Work instructions | In the detox bath text, set down everything from "For a long time" down to "I distracted myself.", word for word.
═══ Text section
One of the first times I took a detox bath was the day I came home from Korea, literally the longest day of my life due to the time change and my body's subsequent confusion. "It's daytime again? Why?" The heat of the bath, which should have been soothing, was uncomfortable.The worst part, though, was being alone. In Korea, on my sick weekends and many nights when I returned to my apartment, I was often very much alone. The detox bath, with its silence and close, bare walls reminded me of this. It scared me. The bathtub had a lot more salt in it by the time I finished.

...set your hearts on things above...set your minds on things above....

For a long time this past year, I couldn't stand the quiet and the stillness of these detox baths. After that first one, I brought music in, preferably the kind with words. Sometimes, I even set up my laptop on the sink and listened to Netflix to stave off the loneliness and the crying. Otherwise, all the thoughts that I kept at bay during the day- you're a failure, everything ends badly, everyone is going to leave you- came forward with a rush, demanding to be felt. I had no strength to deal with them, so I took the easy way: I distracted myself.

...set your hearts on things above...set your minds on things above....
══════
═══ Entries supplied
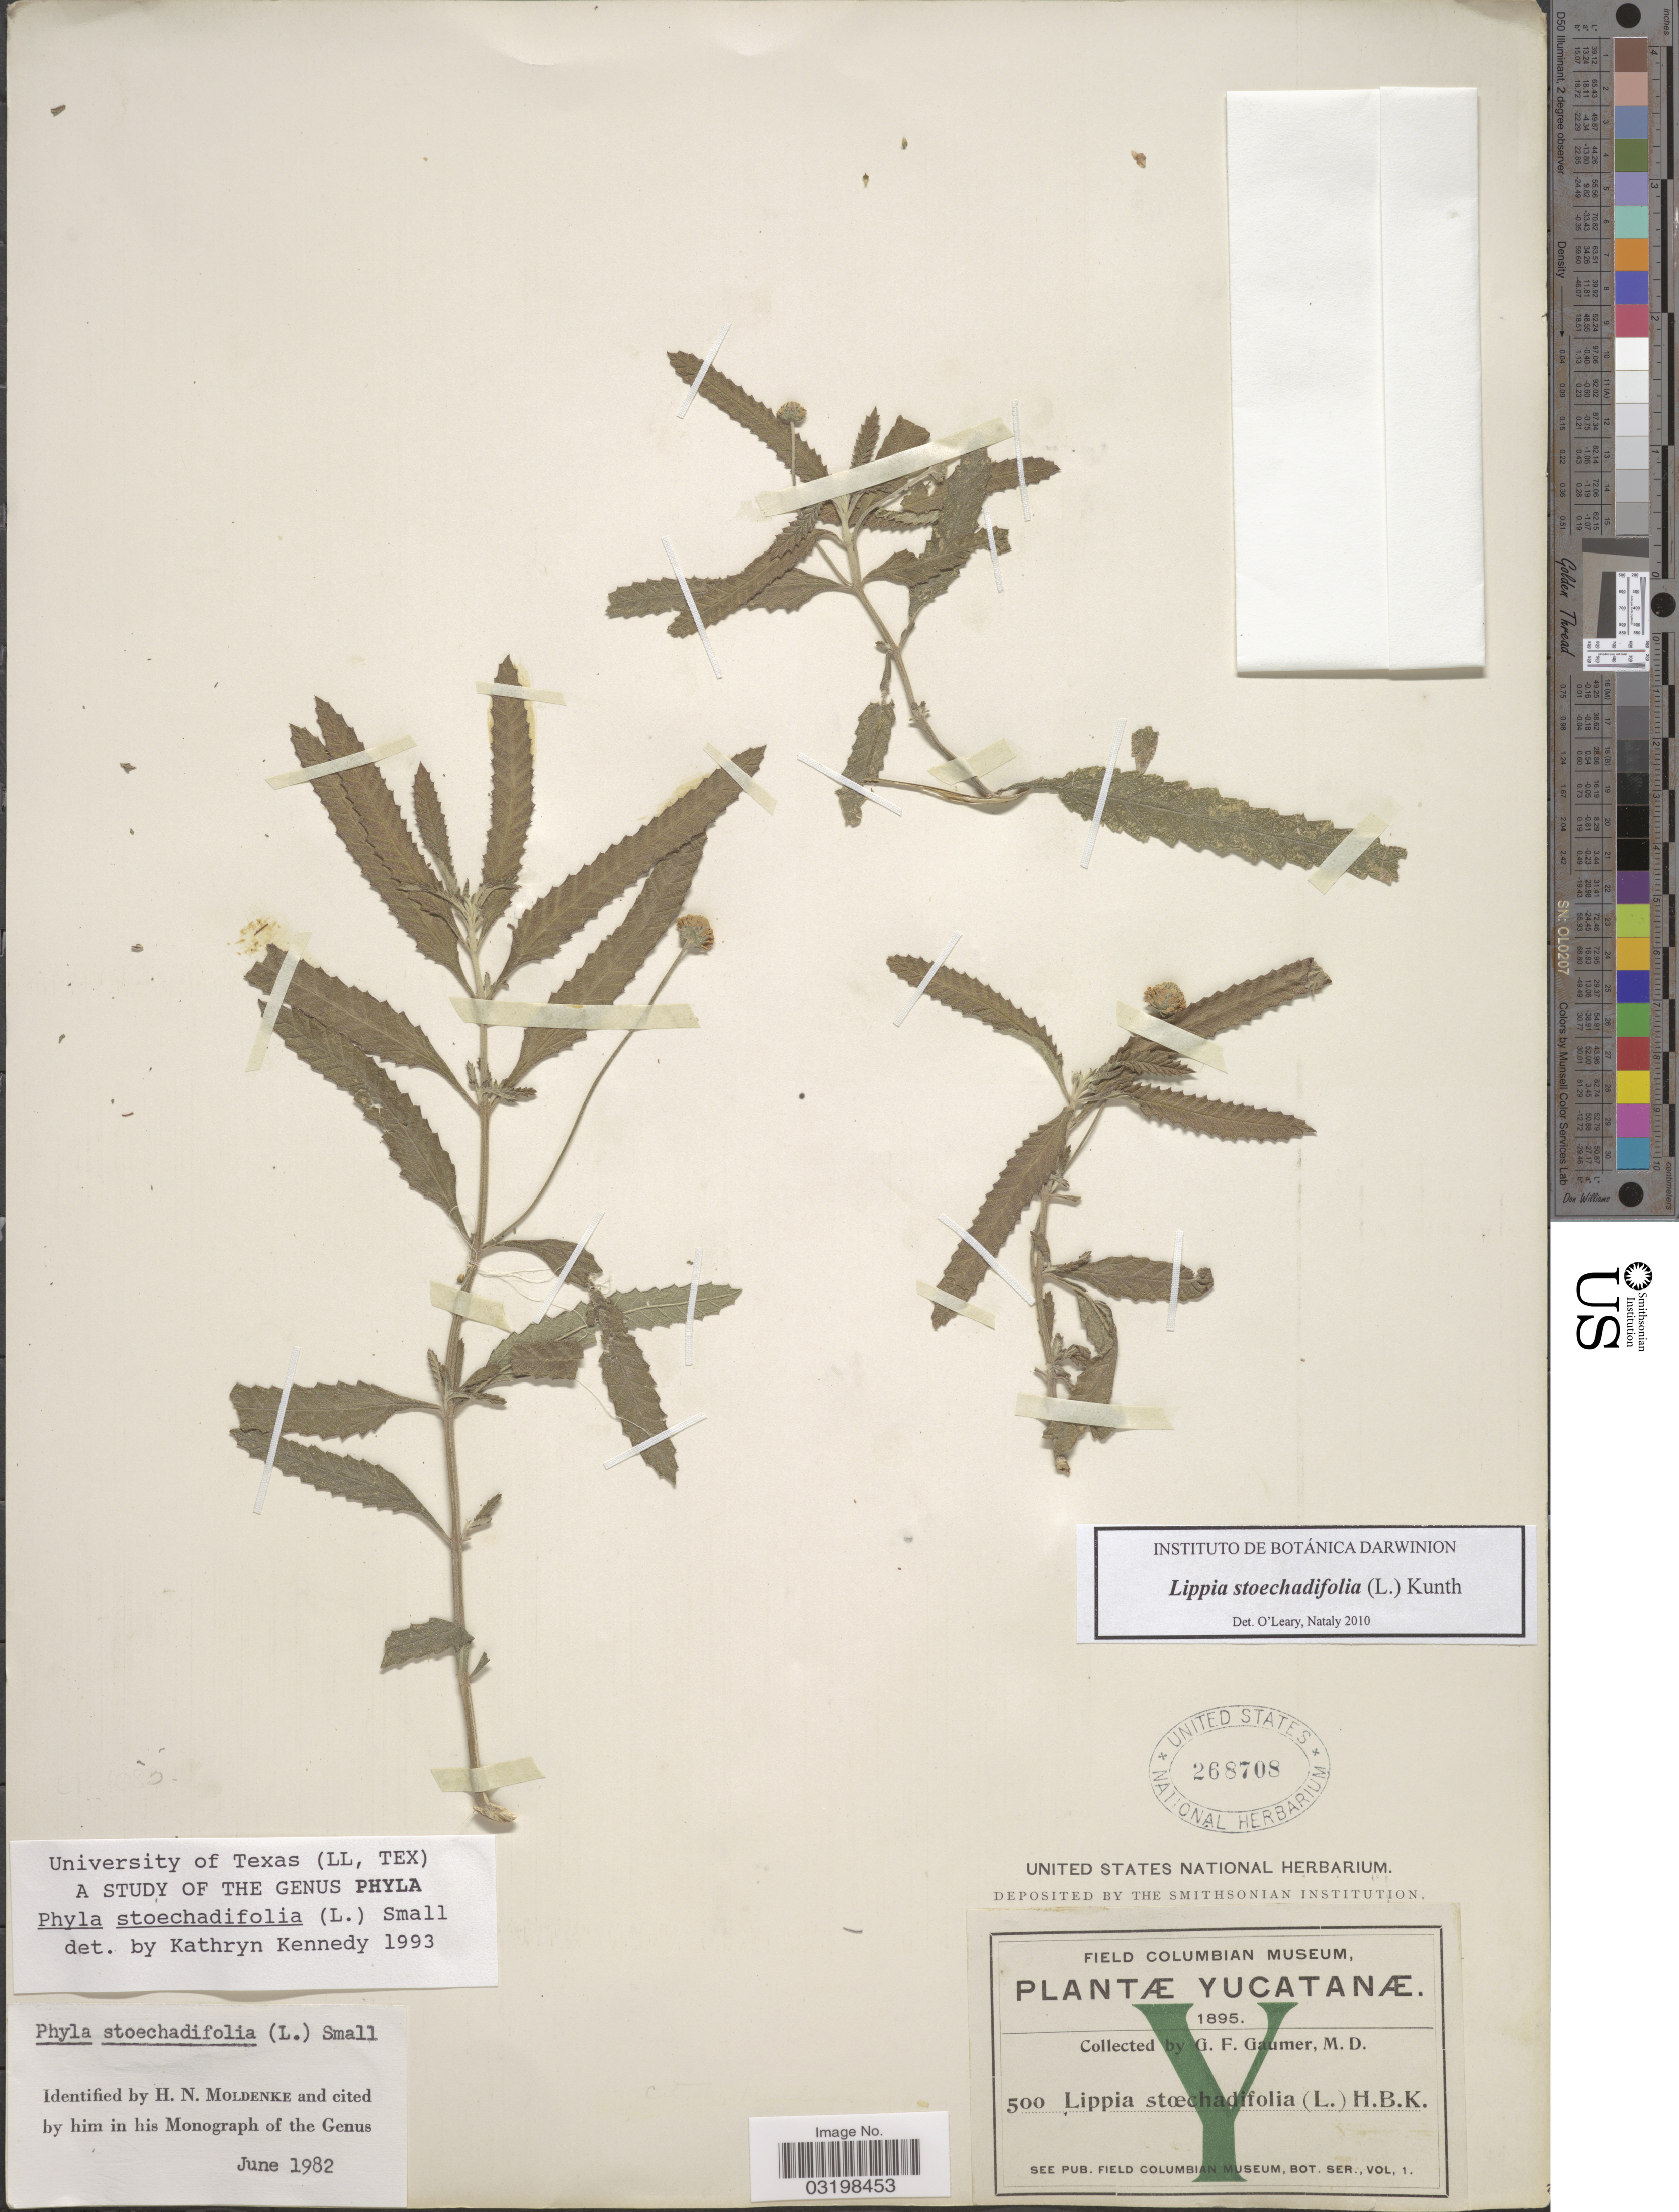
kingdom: Plantae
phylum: Tracheophyta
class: Magnoliopsida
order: Lamiales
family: Verbenaceae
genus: Lippia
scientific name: Lippia stoechadifolia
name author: (L.) Kunth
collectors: G. F. Gaumer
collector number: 500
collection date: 1895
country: Mexico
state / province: Yucatán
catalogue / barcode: US 268708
══════
Answer for this exercise |
For a long time this past year, I couldn't stand the quiet and the stillness of these detox baths. After that first one, I brought music in, preferably the kind with words. Sometimes, I even set up my laptop on the sink and listened to Netflix to stave off the loneliness and the crying. Otherwise, all the thoughts that I kept at bay during the day- you're a failure, everything ends badly, everyone is going to leave you- came forward with a rush, demanding to be felt. I had no strength to deal with them, so I took the easy way: I distracted myself.